Adventurous loop hike in the Teanaway. Two fords of Ingalls Creek and 50' of scrambling below Longs Pass.

  • Road suitable for all vehicles
  • Trail descending from Longs Pass towards Stuart is more of a climber's path than a trail. The path is not obvious at first glance from the pass. The first 50' below the pass is a scramble on loose rock. Below that it would have been easier with snow to plunge-step down. Snow was all melted so we had to carefully pick our way down the steep "trail" which includes slippery dirt, loose rocks, mud, boulder hopping and high root steps.

    There is a log across Ingalls at the bottom of the trail down from Longs Pass but it is quite high above the river and not very wide. Two of us elected to wade across the creek (knee deep) rather than risk falling off the log.

    The Turnpike trail that heads south from Ingalls trail is missing the foot log but the ford was short and easy, again knee-high water.
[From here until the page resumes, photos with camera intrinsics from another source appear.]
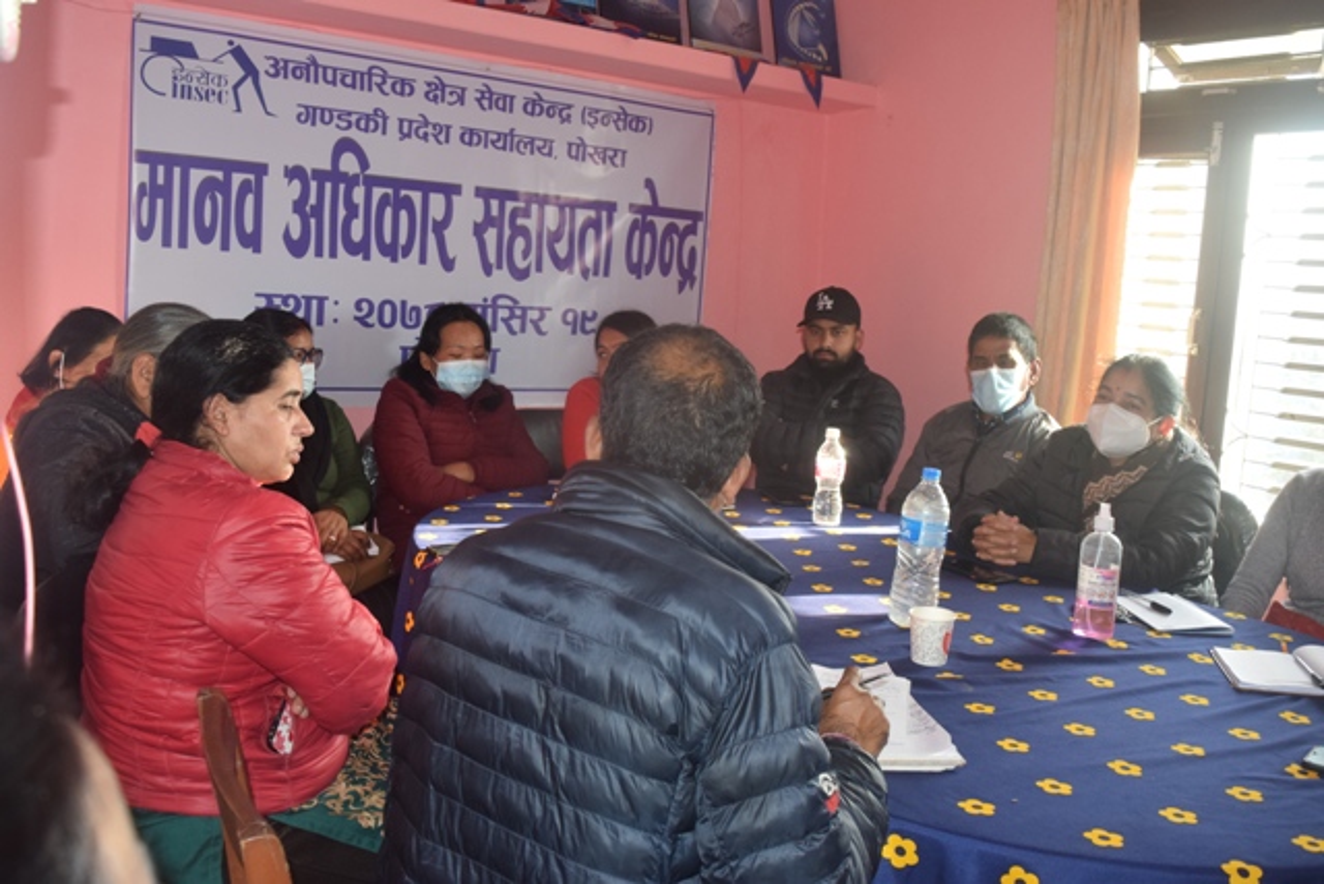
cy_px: 442
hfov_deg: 57.2
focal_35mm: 33
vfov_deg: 40.0
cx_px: 662
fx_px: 1214
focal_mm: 22
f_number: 5.6
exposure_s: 1/125
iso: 800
    Turnpike trail up to the saddle between Teanaway and Bill's peak was easy to follow. GT map says it is hard to follow but this is incorrect. Just a few minor blow downs easily skirted and the tread was obvious the whole way.
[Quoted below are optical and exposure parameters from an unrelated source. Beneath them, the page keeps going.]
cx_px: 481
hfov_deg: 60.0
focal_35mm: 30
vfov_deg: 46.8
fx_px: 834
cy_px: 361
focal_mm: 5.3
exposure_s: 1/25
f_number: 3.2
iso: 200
Hiked a clockwise loop going over Longs Pass, dropping to Ingalls Creek, down-valley along Ingalls Creek, then up the Turnpike trail to the saddle between Teanaway and Bill's peak. Dropped down to the Iron Peak trail, then up to the Iron Peak saddle, short jaunt out to the peak, then down the Iron Peak trail to North Fork Teanaway road, then following the trail that parallels the road back to the Esmerelda Basin TH.
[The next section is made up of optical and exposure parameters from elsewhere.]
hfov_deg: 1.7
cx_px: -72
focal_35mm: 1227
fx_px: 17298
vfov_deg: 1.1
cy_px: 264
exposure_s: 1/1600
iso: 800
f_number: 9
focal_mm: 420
14.2 miles and 4500' of elevation gain in 9.25 hours.

On the trail by 0745, made it to Longs Pass just after 9am. Stuart is the main attraction from Longs Pass. The path that descends from Longs Pass to Ingalls Creek is in pretty bad shape and sketchy in sections, careful footing is required. Took us 2 hours to navigate this 1.4 mile stretch of trail. First 50' below Longs Pass is a scramble on loose rock, then a faint path that follows several eroded gullies down slippery loose dirt and loose rock to the trees where the route becomes more obvious but no less tricky to navigate. Lots of root steps, boulder hops, loose rock, mud and other obstacles slowed our progress.

The first ford of Ingalls Creek was straightforward and once on the Ingalls trail we made good time. Turned south on the Turnpike trail in the midst of a beautiful meadow full of blooming flowers. Turnpike trail is easy to follow and the ford of Ingalls Creek is also straightforward, although it also requires getting your feet wet. The Turnpike trail was easy to follow despite indications otherwise on the GT map. The last section before the saddle is a bit steep but easy to follow. From the saddle between Teanaway and Bill's peaks we dropped down to pick up the Iron Peak trail, which we took up to the Iron Peak saddle. After a quick jaunt up Iron Peak and a few pictures we descended the Iron Peak trail to the trailhead on the North Fork Teanaway road. Since there were only 4 of us and we were in one car we did not have the option of leaving a car here on the way in. There is an unsigned but easy to find trail (blue flagging) on the west side of the road at the Iron Peak TH that will take you up-valley parallel to the road and bring you out at the Esmerelda TH, which was where we started.